Top Row Tropical House Gecko (Hemidacylus maboula); a big fish, likely a mullet of some sort
Second Row A butterfly from the genus Leucris; a butterfly from the genus Euclera
Third Row A species of Whiptail Catfish (Loricariinae); the coolest mantis I've ever seen, in the genus Liturgusa (get it? and it's true!)
Bottom Row A neotropical grass frog (genus Leptodactylus); a happy me (earlier in the day)
I've not been commenting much on these statistical summaries, but here I want to underline "The Firehose of Knowledge" effect of this trip. On our previous trips that yielded over 100 new life birds, here is the ratio of life birds per day:
Brazil 2022 243 life birds in 7 days ≈ 34.75 life birds per day (Wings)
Ecuador 2010 206 life birds in 6 days ≈ 33.33 life birds per day (semi-private tour)
Costa Rica 2008 192 life birds in 9 days ≈ 21.33 life birds per day (private tour)
South Africa 2019 266 life birds in 15 days ≈ 18.00 life birds per day (Alvaro's Adventures)
Australia 2007 102 life birds in 9 days ≈ 11.33 life birds per day (done w/o a guide)
Mexico 2015 107 life birds in 13 days ≈ 08.25 life birds per day (QBNA)

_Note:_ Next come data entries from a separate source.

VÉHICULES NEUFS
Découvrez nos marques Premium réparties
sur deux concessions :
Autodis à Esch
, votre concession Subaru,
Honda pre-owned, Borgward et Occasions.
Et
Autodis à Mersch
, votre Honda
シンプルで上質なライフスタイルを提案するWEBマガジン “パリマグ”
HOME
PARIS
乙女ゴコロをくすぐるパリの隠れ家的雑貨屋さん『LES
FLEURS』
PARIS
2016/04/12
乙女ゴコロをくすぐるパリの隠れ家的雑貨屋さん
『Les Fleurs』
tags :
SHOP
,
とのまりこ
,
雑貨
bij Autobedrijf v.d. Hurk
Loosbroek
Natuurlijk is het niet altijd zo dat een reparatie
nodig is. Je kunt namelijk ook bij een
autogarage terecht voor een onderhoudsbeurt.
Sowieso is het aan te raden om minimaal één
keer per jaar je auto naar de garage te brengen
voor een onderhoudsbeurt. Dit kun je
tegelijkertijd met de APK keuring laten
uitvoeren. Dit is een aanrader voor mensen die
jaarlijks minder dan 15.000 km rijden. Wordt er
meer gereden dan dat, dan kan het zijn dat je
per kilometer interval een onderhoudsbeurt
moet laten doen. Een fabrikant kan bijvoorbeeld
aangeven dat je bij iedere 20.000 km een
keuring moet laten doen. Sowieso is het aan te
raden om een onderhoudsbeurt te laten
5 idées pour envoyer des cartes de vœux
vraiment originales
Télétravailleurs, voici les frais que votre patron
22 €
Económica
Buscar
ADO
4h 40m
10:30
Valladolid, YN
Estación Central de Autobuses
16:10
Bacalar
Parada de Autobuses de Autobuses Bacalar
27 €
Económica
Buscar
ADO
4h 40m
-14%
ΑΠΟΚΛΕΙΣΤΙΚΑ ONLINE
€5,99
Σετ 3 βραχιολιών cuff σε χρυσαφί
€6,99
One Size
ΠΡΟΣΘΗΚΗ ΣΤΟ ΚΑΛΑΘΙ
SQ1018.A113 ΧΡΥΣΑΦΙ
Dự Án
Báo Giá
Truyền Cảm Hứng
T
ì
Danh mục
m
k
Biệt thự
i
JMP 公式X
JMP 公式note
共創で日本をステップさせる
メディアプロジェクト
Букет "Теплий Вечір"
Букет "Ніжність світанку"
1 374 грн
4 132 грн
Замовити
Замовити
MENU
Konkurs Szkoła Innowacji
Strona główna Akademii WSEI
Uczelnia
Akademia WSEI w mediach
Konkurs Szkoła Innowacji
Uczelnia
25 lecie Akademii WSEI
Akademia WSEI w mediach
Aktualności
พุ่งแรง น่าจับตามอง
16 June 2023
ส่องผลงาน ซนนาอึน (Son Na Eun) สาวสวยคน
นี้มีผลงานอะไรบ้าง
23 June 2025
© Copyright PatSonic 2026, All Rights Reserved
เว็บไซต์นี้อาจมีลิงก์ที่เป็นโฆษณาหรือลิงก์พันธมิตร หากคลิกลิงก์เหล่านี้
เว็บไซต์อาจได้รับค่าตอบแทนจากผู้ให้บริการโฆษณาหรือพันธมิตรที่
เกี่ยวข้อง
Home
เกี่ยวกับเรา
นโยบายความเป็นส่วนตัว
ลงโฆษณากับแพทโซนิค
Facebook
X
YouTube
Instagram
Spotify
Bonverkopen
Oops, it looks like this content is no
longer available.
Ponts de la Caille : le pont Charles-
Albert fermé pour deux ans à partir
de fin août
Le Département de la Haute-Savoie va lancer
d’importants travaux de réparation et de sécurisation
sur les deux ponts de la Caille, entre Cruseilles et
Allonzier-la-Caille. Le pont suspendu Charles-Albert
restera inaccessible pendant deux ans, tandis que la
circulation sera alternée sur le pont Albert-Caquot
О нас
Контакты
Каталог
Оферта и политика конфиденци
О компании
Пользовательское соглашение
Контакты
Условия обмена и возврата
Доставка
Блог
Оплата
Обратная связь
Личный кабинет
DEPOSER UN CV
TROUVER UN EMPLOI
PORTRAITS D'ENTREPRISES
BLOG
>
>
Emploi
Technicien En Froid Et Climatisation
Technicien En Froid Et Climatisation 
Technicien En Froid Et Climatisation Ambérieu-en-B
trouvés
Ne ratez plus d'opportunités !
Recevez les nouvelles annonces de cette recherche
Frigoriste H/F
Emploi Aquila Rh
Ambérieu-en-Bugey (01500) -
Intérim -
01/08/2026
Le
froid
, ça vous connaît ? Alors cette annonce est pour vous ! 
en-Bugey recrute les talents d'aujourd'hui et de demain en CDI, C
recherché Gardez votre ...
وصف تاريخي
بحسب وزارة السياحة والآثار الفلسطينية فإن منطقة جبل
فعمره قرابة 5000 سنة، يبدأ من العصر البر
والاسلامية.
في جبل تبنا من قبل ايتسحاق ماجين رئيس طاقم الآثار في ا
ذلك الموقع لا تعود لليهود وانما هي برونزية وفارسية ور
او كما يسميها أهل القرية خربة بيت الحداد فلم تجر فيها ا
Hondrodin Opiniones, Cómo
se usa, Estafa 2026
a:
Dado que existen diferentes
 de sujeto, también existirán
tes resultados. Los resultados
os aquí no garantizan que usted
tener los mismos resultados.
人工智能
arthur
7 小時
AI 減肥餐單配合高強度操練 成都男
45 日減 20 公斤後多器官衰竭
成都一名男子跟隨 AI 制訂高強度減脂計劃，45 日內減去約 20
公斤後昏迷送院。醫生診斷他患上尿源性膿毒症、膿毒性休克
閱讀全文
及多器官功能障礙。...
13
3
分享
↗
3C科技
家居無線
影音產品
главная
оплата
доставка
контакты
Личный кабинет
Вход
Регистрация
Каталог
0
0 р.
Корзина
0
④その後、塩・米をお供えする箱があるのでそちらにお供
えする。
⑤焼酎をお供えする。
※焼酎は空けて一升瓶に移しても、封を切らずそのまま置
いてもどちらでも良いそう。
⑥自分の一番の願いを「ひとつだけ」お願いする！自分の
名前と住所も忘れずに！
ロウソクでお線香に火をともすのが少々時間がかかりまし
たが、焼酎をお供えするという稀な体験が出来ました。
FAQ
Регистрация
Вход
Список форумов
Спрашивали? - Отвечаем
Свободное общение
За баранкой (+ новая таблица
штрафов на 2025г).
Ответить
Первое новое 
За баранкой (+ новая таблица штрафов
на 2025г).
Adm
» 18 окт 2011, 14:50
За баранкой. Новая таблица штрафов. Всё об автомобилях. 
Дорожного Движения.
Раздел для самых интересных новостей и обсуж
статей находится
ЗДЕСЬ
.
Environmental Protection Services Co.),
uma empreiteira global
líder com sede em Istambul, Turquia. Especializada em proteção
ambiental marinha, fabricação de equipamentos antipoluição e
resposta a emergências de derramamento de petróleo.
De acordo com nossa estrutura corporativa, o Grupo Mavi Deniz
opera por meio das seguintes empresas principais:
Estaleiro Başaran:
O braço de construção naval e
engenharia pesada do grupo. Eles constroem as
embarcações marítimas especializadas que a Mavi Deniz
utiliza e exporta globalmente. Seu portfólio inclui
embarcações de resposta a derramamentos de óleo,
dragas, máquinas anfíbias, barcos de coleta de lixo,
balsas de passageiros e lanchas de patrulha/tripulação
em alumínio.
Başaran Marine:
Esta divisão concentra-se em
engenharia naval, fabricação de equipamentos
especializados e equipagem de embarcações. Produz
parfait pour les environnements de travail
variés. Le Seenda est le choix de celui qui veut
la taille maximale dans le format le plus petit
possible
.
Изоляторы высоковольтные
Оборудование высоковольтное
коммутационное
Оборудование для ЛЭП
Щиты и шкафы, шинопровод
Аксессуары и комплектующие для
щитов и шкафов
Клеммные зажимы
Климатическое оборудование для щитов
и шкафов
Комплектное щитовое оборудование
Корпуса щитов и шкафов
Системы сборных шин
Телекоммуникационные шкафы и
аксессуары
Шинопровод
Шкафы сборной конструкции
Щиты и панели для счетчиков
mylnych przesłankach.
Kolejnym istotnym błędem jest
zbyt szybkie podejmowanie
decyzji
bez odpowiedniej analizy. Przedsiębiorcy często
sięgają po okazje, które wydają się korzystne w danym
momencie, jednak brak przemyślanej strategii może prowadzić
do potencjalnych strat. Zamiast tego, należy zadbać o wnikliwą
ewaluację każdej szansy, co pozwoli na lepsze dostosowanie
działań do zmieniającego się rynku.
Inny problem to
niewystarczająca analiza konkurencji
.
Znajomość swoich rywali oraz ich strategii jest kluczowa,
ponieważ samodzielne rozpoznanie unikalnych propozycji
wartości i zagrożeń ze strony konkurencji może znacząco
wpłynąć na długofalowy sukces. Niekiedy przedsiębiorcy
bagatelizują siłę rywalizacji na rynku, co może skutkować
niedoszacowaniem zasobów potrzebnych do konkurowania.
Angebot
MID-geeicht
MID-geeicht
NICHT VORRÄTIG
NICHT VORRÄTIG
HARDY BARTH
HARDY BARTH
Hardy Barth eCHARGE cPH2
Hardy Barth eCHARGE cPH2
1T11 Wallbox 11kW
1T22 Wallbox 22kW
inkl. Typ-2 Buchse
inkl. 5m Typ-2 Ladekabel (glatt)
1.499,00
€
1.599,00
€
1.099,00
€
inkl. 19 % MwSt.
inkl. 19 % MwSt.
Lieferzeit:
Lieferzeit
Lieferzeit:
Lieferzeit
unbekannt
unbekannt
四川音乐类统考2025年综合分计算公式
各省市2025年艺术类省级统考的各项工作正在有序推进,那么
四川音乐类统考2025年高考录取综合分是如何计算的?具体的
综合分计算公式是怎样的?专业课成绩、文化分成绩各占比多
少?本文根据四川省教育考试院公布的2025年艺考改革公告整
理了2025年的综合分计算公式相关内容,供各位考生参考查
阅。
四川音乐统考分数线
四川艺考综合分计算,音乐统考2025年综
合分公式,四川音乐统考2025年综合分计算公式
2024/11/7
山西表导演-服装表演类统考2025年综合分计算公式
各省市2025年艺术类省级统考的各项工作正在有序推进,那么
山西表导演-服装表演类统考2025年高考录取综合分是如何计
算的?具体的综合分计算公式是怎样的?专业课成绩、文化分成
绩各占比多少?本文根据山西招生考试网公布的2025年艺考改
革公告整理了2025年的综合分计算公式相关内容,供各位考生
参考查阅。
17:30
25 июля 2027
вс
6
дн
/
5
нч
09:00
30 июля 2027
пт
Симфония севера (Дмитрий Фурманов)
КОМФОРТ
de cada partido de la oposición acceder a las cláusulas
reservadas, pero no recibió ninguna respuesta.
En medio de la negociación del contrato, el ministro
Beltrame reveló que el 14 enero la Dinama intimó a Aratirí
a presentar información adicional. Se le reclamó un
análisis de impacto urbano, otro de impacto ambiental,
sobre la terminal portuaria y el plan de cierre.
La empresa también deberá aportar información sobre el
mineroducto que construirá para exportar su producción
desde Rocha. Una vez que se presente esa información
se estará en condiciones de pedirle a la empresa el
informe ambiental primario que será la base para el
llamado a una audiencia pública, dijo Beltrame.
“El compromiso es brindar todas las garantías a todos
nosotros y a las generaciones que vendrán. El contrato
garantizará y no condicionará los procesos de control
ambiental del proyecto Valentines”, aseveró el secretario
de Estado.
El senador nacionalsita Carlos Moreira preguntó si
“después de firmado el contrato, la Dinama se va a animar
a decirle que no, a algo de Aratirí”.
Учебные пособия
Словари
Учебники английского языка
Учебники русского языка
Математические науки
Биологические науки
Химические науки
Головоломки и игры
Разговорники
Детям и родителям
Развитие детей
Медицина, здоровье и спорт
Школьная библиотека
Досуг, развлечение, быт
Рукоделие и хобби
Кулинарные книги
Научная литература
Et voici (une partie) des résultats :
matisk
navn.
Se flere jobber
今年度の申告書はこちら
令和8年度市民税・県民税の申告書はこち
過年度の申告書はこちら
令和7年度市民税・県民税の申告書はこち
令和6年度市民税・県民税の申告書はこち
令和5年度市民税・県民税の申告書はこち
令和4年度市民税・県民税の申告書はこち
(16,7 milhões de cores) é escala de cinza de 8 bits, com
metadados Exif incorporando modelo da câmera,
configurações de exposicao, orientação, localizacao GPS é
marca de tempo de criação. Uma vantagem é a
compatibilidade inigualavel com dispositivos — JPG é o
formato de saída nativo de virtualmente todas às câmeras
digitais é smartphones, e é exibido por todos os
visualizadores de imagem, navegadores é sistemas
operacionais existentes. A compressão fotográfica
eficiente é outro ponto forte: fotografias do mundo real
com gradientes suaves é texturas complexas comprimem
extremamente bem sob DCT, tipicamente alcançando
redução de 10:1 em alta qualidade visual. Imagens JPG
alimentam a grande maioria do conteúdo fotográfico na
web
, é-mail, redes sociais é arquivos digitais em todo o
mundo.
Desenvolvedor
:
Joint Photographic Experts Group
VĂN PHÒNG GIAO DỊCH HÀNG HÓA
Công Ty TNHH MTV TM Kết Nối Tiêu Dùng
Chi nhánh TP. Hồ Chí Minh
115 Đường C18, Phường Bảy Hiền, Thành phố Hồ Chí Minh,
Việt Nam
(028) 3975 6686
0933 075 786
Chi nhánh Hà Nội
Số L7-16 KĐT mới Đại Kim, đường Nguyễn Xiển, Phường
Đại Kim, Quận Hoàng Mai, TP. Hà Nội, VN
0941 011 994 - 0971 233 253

The reason that the ratio of life birds/day is an important statistic is that the first encounter with a new bird provides a cornucopia of stimuli - visual, audio, behavioral, habitat, and more. It is not unlike meeting new people. There's a lot to take in, and a lot to learn, and some of it takes time to savor, to contemplate, and to consider. Now remember, I am also trying to do this with lichens - and to be at least casually looking at the butterflies, other insects, lizards, plants, and life in general. The fact that each day I was becoming more mentally exhausted, and less able to generate daily activities like Facebook posts should not be surprising. But wow, was it ever exhilarating. The numbers would eventually calm down, for a variety of reasons. But the effect of these first few days lingered. I often felt as if I was in a suspended state, an intellectual retention basin for a reservoir of unfiltered and not-yet-contemplated experience whose examination needed to be postponed until there was some free time. And sleep.